Cette malheureuse situation mérite une attention particulière de la part des nouvelles autorités au risque de retomber dans les mêmes erreurs commises par les pouvoirs précédents. Les groupes armés terroristes surfent sur ces types de dérives au sein des populations pour pouvoir assurer leur recrutement.

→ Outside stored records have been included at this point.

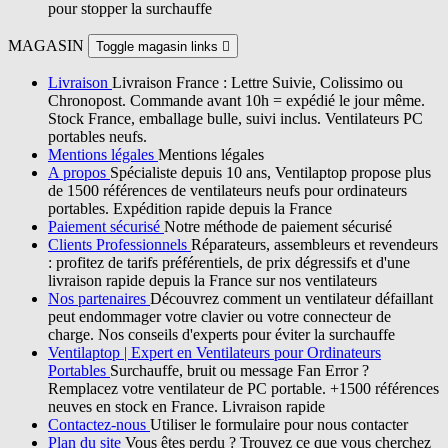
pour stopper la surchauffe
MAGASIN
Toggle magasin links

Livraison
Livraison France : Lettre Suivie, Colissimo ou
Chronopost. Commande avant 10h = expédié le jour même.
Stock France, emballage bulle, suivi inclus. Ventilateurs PC
portables neufs.
Mentions légales
Mentions légales
A propos
Spécialiste depuis 10 ans, Ventilaptop propose plus
de 1500 références de ventilateurs neufs pour ordinateurs
portables. Expédition rapide depuis la France
Paiement sécurisé
Notre méthode de paiement sécurisé
Clients Professionnels
Réparateurs, assembleurs et revendeurs
: profitez de tarifs préférentiels, de prix dégressifs et d'une
livraison rapide depuis la France sur nos ventilateurs
Nos partenaires
Découvrez comment un ventilateur défaillant
peut endommager votre clavier ou votre connecteur de
charge. Nos conseils d'experts pour éviter la surchauffe
Ventilaptop | Expert en Ventilateurs pour Ordinateurs
Portables
Surchauffe, bruit ou message Fan Error ?
Remplacez votre ventilateur de PC portable. +1500 références
neuves en stock en France. Livraison rapide
Contactez-nous
Utiliser le formulaire pour nous contacter
Plan du site
Vous êtes perdu ? Trouvez ce que vous cherchez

Le mode opératoire nous rappelle le cas typique de Yirgou il y’a de cela quatre (04) ans. Cette pratique est devenue courante depuis un certain temps et sous un silence complice des autorités locales. De plus en plus, des cas d’exécutions extrajudiciaires sur un fond délit de faciès et de stigmatisation, de pillages sont signalés par les populations dans certaines régions. Nous pouvons citer les cas suivants :
Le 22 décembre 2022 à marmisga dans la commune de Gourcy, région du Nord des VDP ont enlevé et exécuté des hommes du village et le chef coutumier de la communauté peule qui est un vieux de plus de 70 ans. Tard dans la nuit, ces VDP sont revenus piller les biens des populations en emportant les animaux et tout objet de valeur ;
Dans la nuit du 18 décembre 2022, des supposés VDP ont enlevé et exécuté un père de famille et son fils (étudiant) au secteur N°1 de la commune de Kongoussi, région du Centre-Nord ;
Le 15 décembre 2022, des personnes identifiées comme étant des Dozos ont enlevé et tué cinq (05) personnes de la commune de Lorépeni, région du Sud-Ouest. Toujours dans la même région, le 20 décembre le chef de la communauté et les membres de sa famille ont eu la vie sauve grâce à l’intervention efficace des éléments de la police de Loropéni ;
Dans la commune de Dédougou, plus précisément à Douroula région de la Boucle de Mouhoun, une personne identifiée comme VDP du nom de Bako Issa de Douroula a élu domicile à Massala et s’en donne régulièrement à des actes de terreur dans les villages de Massala, Soukuy, Bana, Kirikongo.
Dans le cadre des actions en cours contre l’insécurité, il faudra impérativement rectifier le tir pour plus d’efficacité. Cette nouvelle approche commande dans sa mise en œuvre, une définition discernée de la méthode de lutte dans le strict respect des droits humains. Pour ce faire, un meilleur encadrement et une surveillance permanente des actions des Volontaires pour la Défense de la Patrie (VDP) sur le terrain s’imposent à tous les niveaux.
Par ce présent communiqué, le CISC condamne avec la dernière énergie toutes les attaques lâches et barbares des groupes armés terroristes qui ne cherchent qu’à semer les graines de la division au sein de nos communautés. Il prend aussi à témoin l’opinion nationale et internationale sur ces cas graves de violations des droits humains et interpelle les autorités sur leurs responsabilités qui les obligent à :
Prendre toutes les dispositions nécessaires pour assurer la protection des personnes qui jouissent du droit au principe de la présomption d’innocence ;
Proscrire toute sorte de dérive des VDP dans le cadre de la lutte contre le terrorisme ;
S’inscrire dans une démarche de renforcement permanente de la cohésion sociale.
Pour le Bureau Exécutif National;
Dr Daouda DIALLO
Lauréat du Prix Martin Ennals (Prix Nobel droits humains)
Chevalier de l’Ordre de l’Etalon
Exécutions extrajudiciaires, disparitions forcées de citoyens, pillages organisés sont des atteintes graves aux droits de l’Homme dans le cadre de la lutte contre l’insécurité.